Head firsts WITTY. Intelligent. Sarcastic. Imaginative.


No, not Lai See, but Lai See's readers.


The 60 entries to the ''Most Unlikely Headline of 1994'' competition have shown that even if Hong Kong's role as a business centre declines after 1997, we'll all be able to make a living as humorists.


A dishonourable mention goes to the three entries who regarded the most unlikely headline of 1994 as being ''Lai See wins Pulitzer Prize'' or something similar.


The folks who sent these in seem to have forgotten that this is a Hong Kong-style competition - completely autocratic with only a thin veneer of public consultation.


Their entries have been put in the same place that the Government puts complaints from ordinary citizens.


Honourable mentions go to Yvette Law, Mr Vora, Diana Cheung, Nigel Reid, Jannie Kwong, Kidai Kwon, John Sanders, Sadak Palayam, Simon Thompson, Cornell A.C. Tsiang, Tony Yuen, Simon Barb and Helen Michelle Lam.


Emily Lau enters Trappist monastery was one from Simon Roberts, while Allen Chang offered three good ones including: Localisation policy: Patten and Anson Chan swap jobs.


George Adams came ultra-close with New tax on plastic bags shock, while Griff Griffith came up with about 5,000 entries including Hutchison needs Simon Murray back, says Richard Li. Pretty unlikely.


A particularly honourable mention goes to Daniel Chun, who entered via electronic mail.


He not only provided seven good headlines but also a spoof on the ridiculous disclaimers put on fax cover sheets.


Daniel's address, by the way, is ''c=us/a=infonet/ p=notice/o=infonet/s= chun d'' in case you ever happen to be in the area and fancy dropping in on him.
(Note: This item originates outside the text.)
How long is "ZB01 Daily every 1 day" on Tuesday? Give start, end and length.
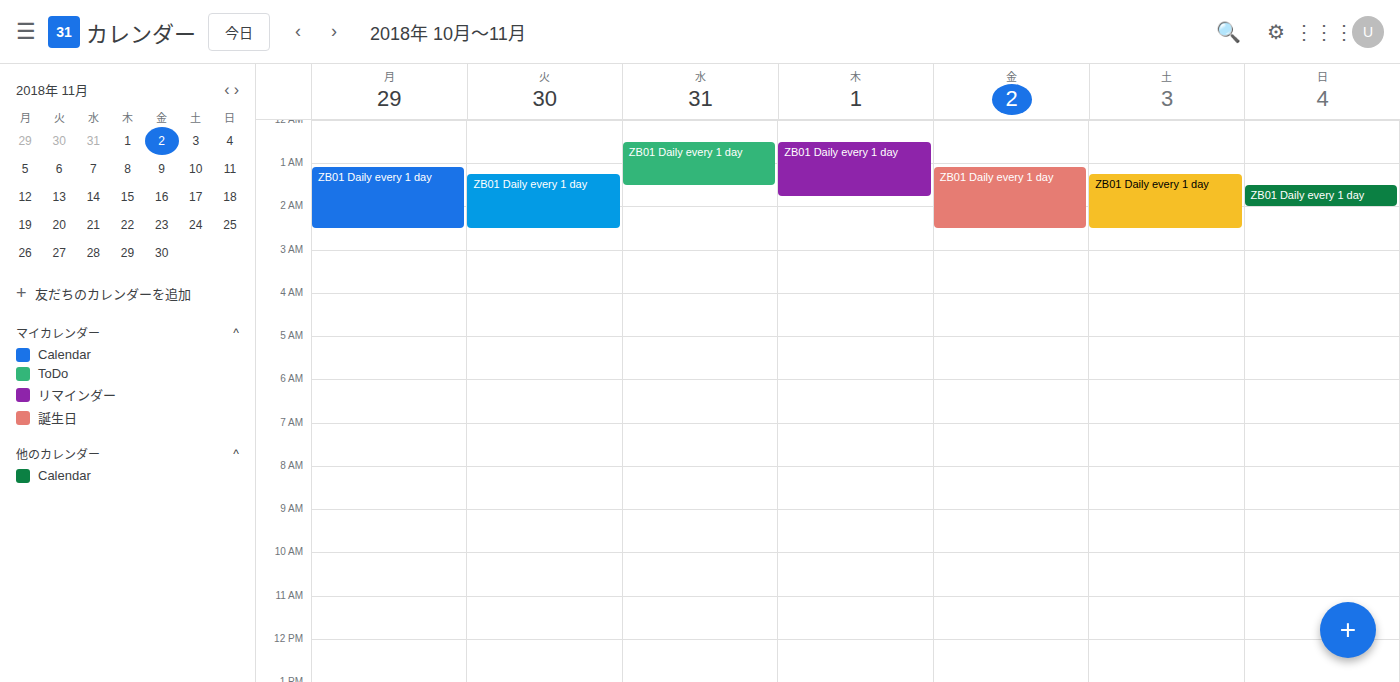
01:15 to 02:30, 1 hour 15 minutes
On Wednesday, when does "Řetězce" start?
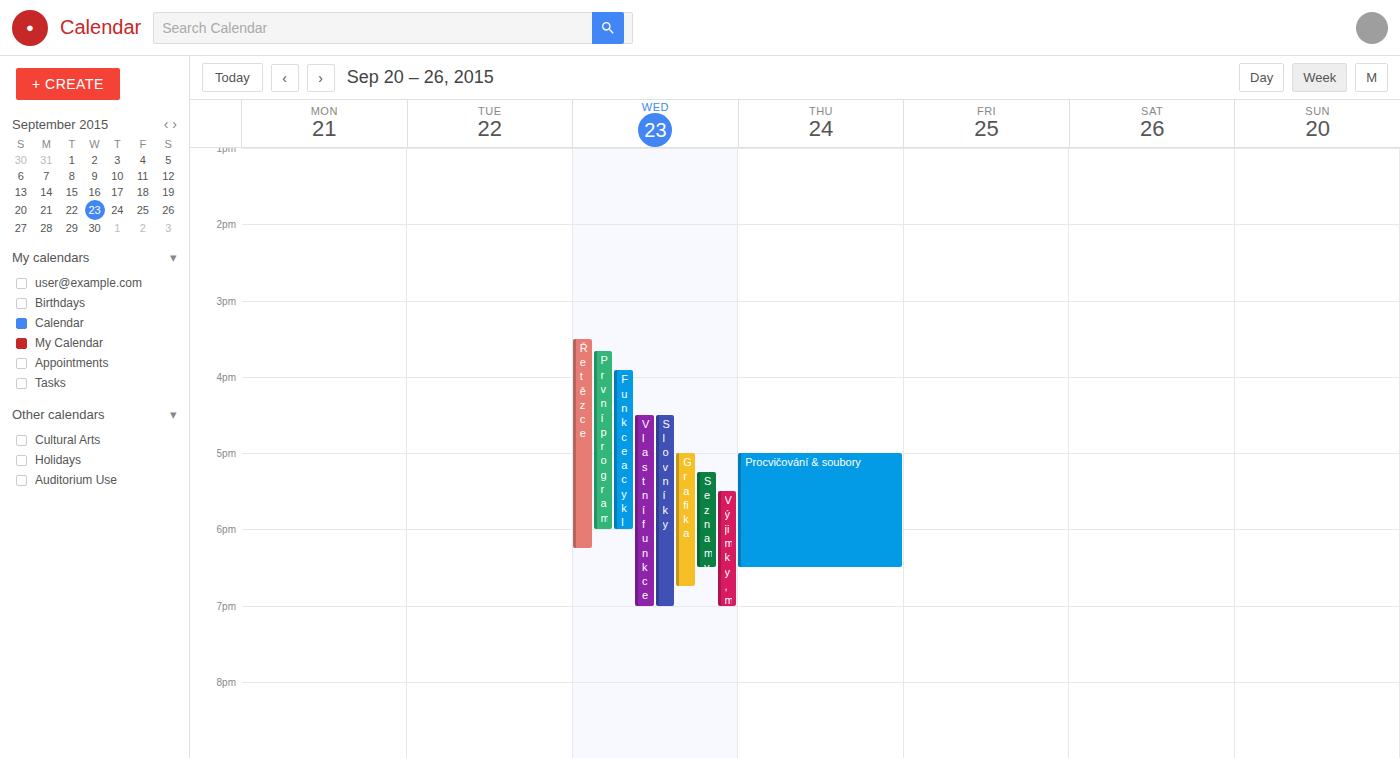
3:30 PM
Now the winners, in no particular order: Philip Rosenberg wins Free Speech for Me - but not for Thee, a great book donated by the Post's lawyers, for Nigeria honours chain letters - 6,721 Hong Kong residents become instant zillionaires.


From among many entries on the same theme, Jacqueline Tiong wins Hongkong Telecom's Monopoly game with the simple but utterly unlikely China in agreement with Chris Patten.


And the final prize of Mao memorabilia - watch, condoms etc - plus getting their name printed in capital letters, goes to the sender of the following entry: Hong Kong Club to install karaoke rooms.


The winning author is BOB ROSSI, whose name is at this very moment being added to the list of cads and bounders kept by the Hong Kong Club's secretary.